State of the Industry also shows a 5.2 per cent increase in capital investment in the period but despite this modest increase, capital investment is still well below the levels needed to achieve the vision of doubling the size of the industry by 2030, as set out in the federal government’s Modern Manufacturing Strategy Food and Beverage Roadmap and AFGC’s report, Sustaining Australia: Food and Grocery Manufacturing 2030.

The AFGC’s State of the Industry represents a detailed analysis of Australian food and grocery manufacturing performance and this latest edition provides a snapshot of the industry in the early stages of the COVID-19-related disruption.

Among key findings of the report are:

• a 7.9 per cent increase in the value of exports from the food and grocery manufacturing industry to $41.3 billion
• a 12.1 per cent increase in the value of imports to $39.9 billion
• a slight increase in food and grocery’s share of total Australian manufacturing, up 0.4 per cent to 32 per cent
• a slight decline (0.2 per cent) in total industry employment to 270,801 people

Growth in sales to China were a key driver of exports, with a significant increase in meat exports and a notable 18 per cent increase in human pharmaceutical products, lifting the value of that high-value-added export to $6.6 billion.

Ms Barden said increasing exports of high-value products is a key goal for Australian food and grocery manufacturing, as outlined in the Sustaining Australia report.

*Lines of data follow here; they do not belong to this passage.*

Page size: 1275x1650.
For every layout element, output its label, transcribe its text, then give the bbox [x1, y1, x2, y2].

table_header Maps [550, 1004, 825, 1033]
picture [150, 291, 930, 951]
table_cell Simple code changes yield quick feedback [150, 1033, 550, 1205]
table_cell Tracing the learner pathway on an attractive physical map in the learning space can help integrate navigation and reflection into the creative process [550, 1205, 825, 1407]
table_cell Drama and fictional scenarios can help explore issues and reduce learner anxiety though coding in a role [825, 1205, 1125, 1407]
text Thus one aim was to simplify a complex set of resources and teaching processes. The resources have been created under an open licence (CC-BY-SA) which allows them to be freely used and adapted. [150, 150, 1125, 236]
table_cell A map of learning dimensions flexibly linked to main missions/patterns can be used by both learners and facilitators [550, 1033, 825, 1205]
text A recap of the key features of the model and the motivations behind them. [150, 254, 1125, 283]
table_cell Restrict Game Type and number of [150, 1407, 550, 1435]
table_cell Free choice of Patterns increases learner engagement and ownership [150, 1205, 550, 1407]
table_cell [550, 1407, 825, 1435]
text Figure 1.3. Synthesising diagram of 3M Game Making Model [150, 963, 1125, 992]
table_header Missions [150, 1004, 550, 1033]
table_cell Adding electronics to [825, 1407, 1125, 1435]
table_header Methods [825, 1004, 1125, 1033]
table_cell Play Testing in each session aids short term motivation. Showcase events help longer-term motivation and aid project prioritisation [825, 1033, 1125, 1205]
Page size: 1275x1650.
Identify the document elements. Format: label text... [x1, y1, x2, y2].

“The State of the Industry data adds to in-depth analysis of the industry done by the AFGC and provides a clear picture of the challenges and opportunities for Australia’s food and grocery manufacturers,” she said.

Reversing a decade-long trend of stagnant investment in the industry is critical to long-term success, Ms Barden said, as is ensuring near-term stability with a more rational approach by retailers to cost pressures than had occurred over the last decade.

“We have said that, with the right policy settings to encourage investment, Australian food and grocery manufacturing can double in value to $250 billion by 2030,” she said.

“Important decisions to encourage investment need to be made now so that the industry can secure a strong future and help the Australian economy rebound from the challenges of the COVID-19 pandemic.”